# Czy pani pali?



## Russianer

A phrase: Czy pani pali?
Czy- what is  meaning of the word? Is it "why"? Or it is "do you"?

Czy pani pali?= Pani, do you smoke? (??)
Czy pani pali?= Pani, why you smoke? (??)
How to translate this phrase, help, please.


----------



## LilianaB

It just means: do you smoke (used to a woman you don't know, someone who did not let you to call her by ty). Czy is just an asking particle not an axillary verb, like ar in Lithuanian.


----------



## Oletta

Indeed, it goes:

Do you smoke?

... 'you'  stands for 'Pani'.


----------



## MateuszMoś

Hi,

In English, there is no such an equivalent of Polish "*czy"* at the beginning of the sentences. Lady/woman/mistress, why do you smoke?-it sounds strange in English. *YOU* is an equivalent of* Pani* when you asking the particular person. 
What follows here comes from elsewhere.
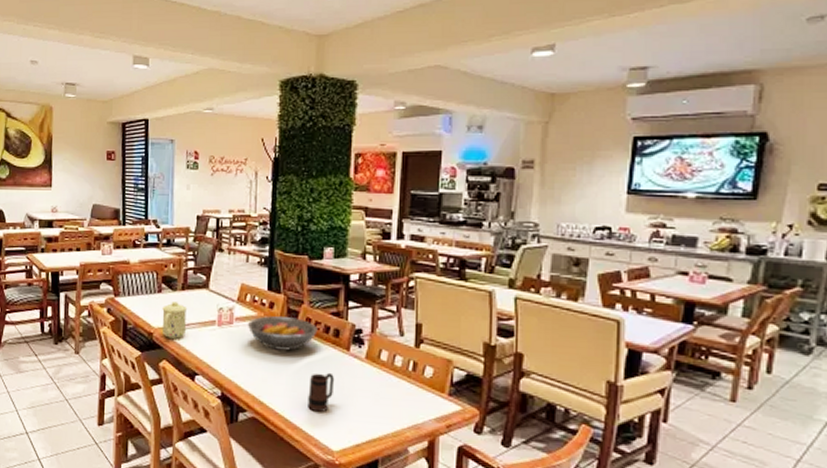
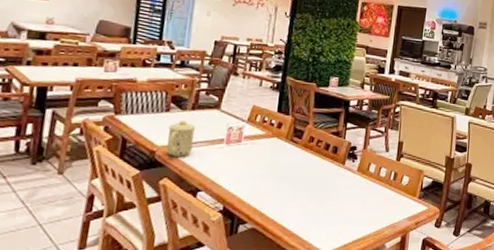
fruit bowl: present [247,316,318,351] -> none [255,135,320,166]
mug: present [308,372,335,413] -> none [305,183,331,220]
I would like to know whether you smoke? Then, *whether *works as *czy*: Chciałbym wiedzieć, *czy* palisz/pani pali?


----------



## Ben Jamin

The word 'czy' has two different meanings in Polish:
1. Question marker.
It can be translated as "is it really so that ...?"
It has rather few equivalents in other languages, but here are some: French 'est-ce que' at the beginning of a sentence, Finnish 'ko' and Japanese 'ka' at the end of a sentence. Spanish has a reversed question mark at the beginning of written interrogative sentences (no marker in speech).
In Russian ‘разве’  is used as a question marker when a negative answer is expected (In Polish = czyżby?).
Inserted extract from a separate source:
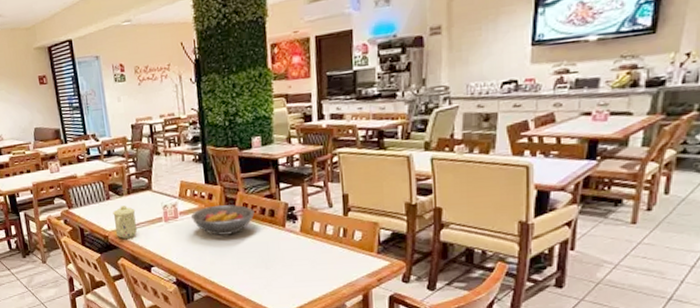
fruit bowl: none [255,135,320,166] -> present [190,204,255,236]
2. A relative pronoun, eqivalent of English "whether" and Russian 'verb+- ли’


----------



## majlo

MateuszMoś said:


> Hi,
> 
> In English, there is no such an equivalent of Polish "*czy"* at the beginning of the sentrnces[/UOTE]that's not true. There's such an equivalent. It's 'whether '.


----------



## LilianaB

Czy does not correspond to разве in Russian in this kind of construction. It corresponds more or less to ar in Lithuanian and ma in Chinese.


----------



## Ben Jamin

LilianaB said:


> Czy does not correspond to разве in Russian in this kind of construction. It corresponds more or less to ar in Lithuanian and ma in Chinese.



Who said that it does?


----------



## LilianaB

Ben Jamin said:


> The word 'czy' has two different meanings in Polish:
> 
> In Russian ‘разве’  is used as a question marker when a negative answer is expected (In Polish = czyżby?).
> 
> 
> 2. A relative pronoun, eqivalent of English "whether" and Russian 'verb+- ли’
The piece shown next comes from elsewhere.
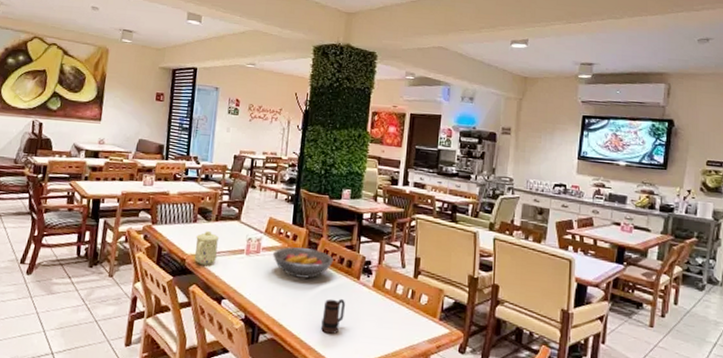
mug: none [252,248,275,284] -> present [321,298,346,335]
This is not entirely true, and not as simple. You can ask this question in the Russian forum, because I do not want to discuss it here.


----------



## Denis555

Ben Jamin said:


> The word 'czy' has two different meanings in Polish:
> 1. Question marker.
> It can be translated as "is it really so that ...?"
> It has rather few equivalents in other languages, but here are some: French 'est-ce que' at the beginning of a sentence, Finnish 'ko' and Japanese 'ka' at the end of a sentence. Spanish has a reversed question mark at the beginning of written interrogative sentences (no marker in speech).
> In Russian ‘разве’ is used as a question marker when a negative answer is expected (In Polish = czyżby?).
> 
> 
> 2. A relative pronoun, eqivalent of English "whether" and Russian 'verb+- ли’



And a third meaning 
3. Czy (conjuction) = *or* in English.
Tak czy nie? = Yes or no?


----------



## Ben Jamin

Denis555 said:


> And a third meaning
> 3. Czy (conjuction) = *or* in English.
> Tak czy nie? = Yes or no?



Yes, you are right, of course. I forgot about that.


----------